We infer successful TSWV infection is linked to PPI activity. We propose that TSWV may sequester Fo-Cyp1 to prevent an antiviral activity as seen in Spodoptera litura, infections of the Microplitis bicoloratus bracovirus (MbBV) [27]. MbBV infection induces translocation of CypA to the nucleus, where it may act in DNA fragmentation during apoptosis. S. litura CypA expression was upregulated after viral infection. Its suppression by RNAi significantly curtailed apoptosis of the target cells after MbBV infection.

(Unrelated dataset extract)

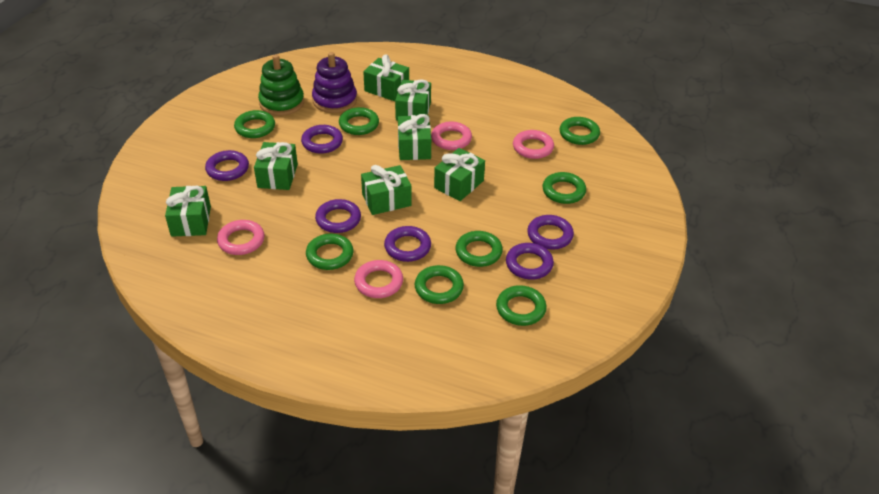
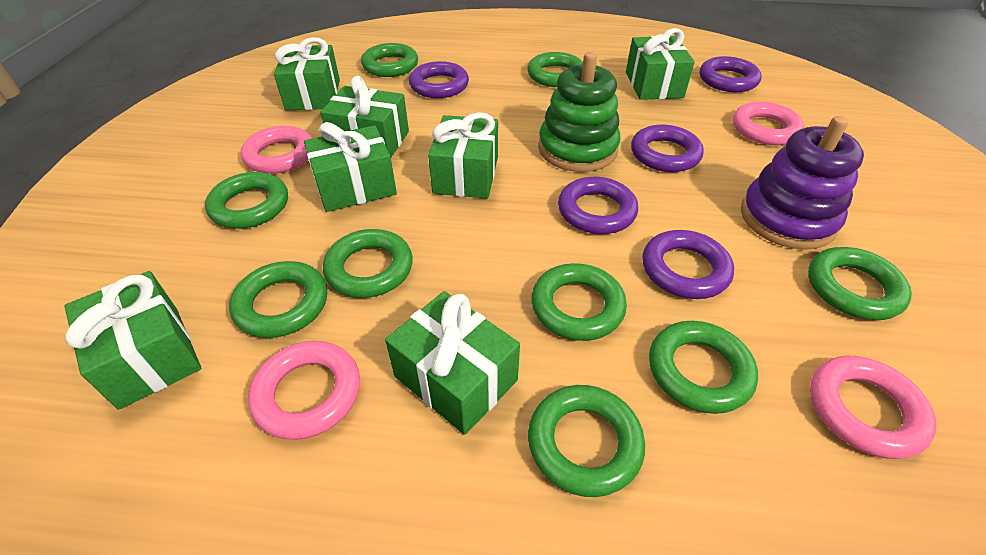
green ring: 8 -> 9
purple ring: 6 -> 5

The CypA also acts in nuclear DNA fragmentation, noted by assessing its functional interaction with apoptosis-inducing factor (AIF) [28]. AIF is localized in the intermembrane region of mitochondria, and it translocates into the nucleus upon apoptotic signaling [29]. The CypA and AIF complex translocates into the nucleus in mammalian neurocytes, where the complex mediates DNA fragmentation [30]. MbBV infection increased AIF release from mitochondria and induced CypA expression. An in vitro binding assay showed the interaction of CypA and AIF. Blocking AIF release significantly inhibited translocation of the AIF/CypA complex to the nucleus and reversed apoptosis of the target cells infected by MbBV. These findings indicate CypA may have antiviral activity by mediating apoptosis in insect cells. In our interpretation, TSWV may interact with a host protein, Fo-Cyp1, for the dual purposes of enhancing infection and preventing Fo-Cyp1-induced antiviral responses.

To transmit TSWV, young larvae must be infected with the virus by feeding on virus-infected plants [6,9]. After viral replication during larval development, TSWV particles accumulate in adult salivary glands, and they are transmitted to host plants via feeding [9]. TSWV acquisition from infected plants into larval midguts operates in TSWV dissemination.

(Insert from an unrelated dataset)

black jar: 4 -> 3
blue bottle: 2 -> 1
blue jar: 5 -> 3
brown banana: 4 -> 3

These results indicate that Fo-G_N and Fo-Cyp1 are required for the circulative-propagative transmission of TSWV by the vector F. occidentals. This suggests to us that TSWV coat proteins interact with Fo-G_N on the gut of F. occidentalis larvae (Figure 7) because young larvae of F. occidentalis should be infected with the virus to transmit TSWV [6,31]. The viral G_N and Fo-G_N interaction may be associated with viral internalization in the epithelial cells. Within the cells, TSWV interacts with Fo-Cyp1 to suppress anti-viral responses to protect and multiply the viral particles. After the viral replication, TSWV particles accumulate in the principal salivary gland, especially in adults for viral transmission via feeding behavior [9]. Thus, the infection of TSWV to the larval midgut via Fo-G_N and Fo-Cyp1 is essential for TSWV dissemination.

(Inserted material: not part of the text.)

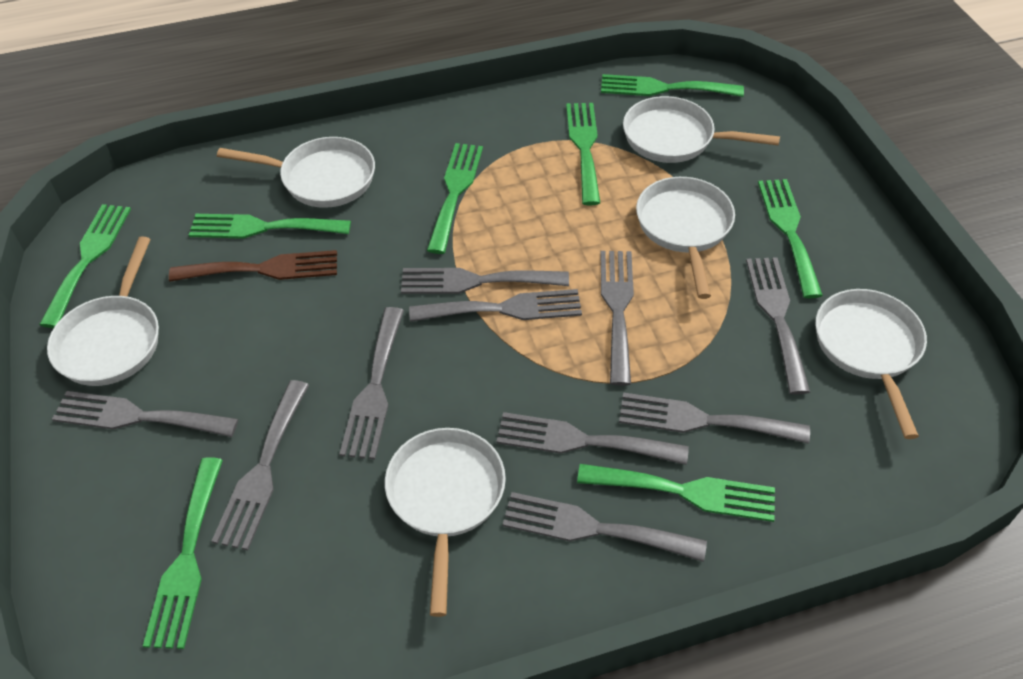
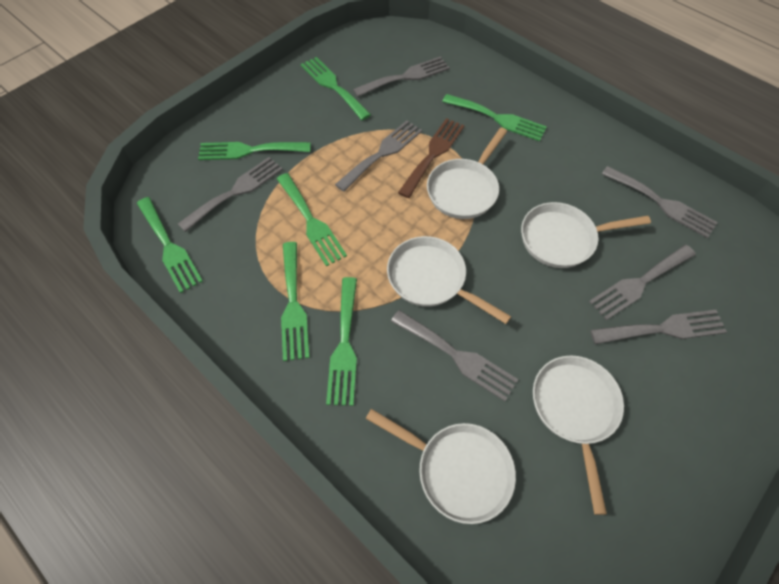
green fork: 8 -> 7
grey fork: 10 -> 7
white pan: 6 -> 5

Some virus-host plant-insect vector systems evolve rather convoluted relationships. Wang et al. [32] tested the idea that the Southern black-streaked dwarf virus (SRBSDV) influences the host plant preferences of its insect vectors, the brown plant hopper, Nilaparvata lugens (BPH) and the white-backed plant hopper (WBPH) Sogatella furcifera. The authors tested WBPH preferences for host plants that were either not infected or were infected with SRBSDV. They found that virus-free WBPH showed a marked preference for virus-infected host plants over virus-free plants. Similarly, the rice dwarf virus (RDV) influences the host plant preferences of its vector, the green rice leafhopper, Nephotettix cincticeps [33]. Again, virus-free leafhoppers preferred RDV-infected host plants, and virus-infected leafhoppers preferred RDV-free host plants. Both of these studies used olfactometers to test vector responses to host plant odors, finding the vector insects could discriminate between odors from virus-infected and non-infected host plants. These viruses influence vector preferences via altering host plant physiology. It is not yet known how many plant virus species influence their vector insects, nor whether TSWV also alters host plant preferences of its vector, F. occidentalis.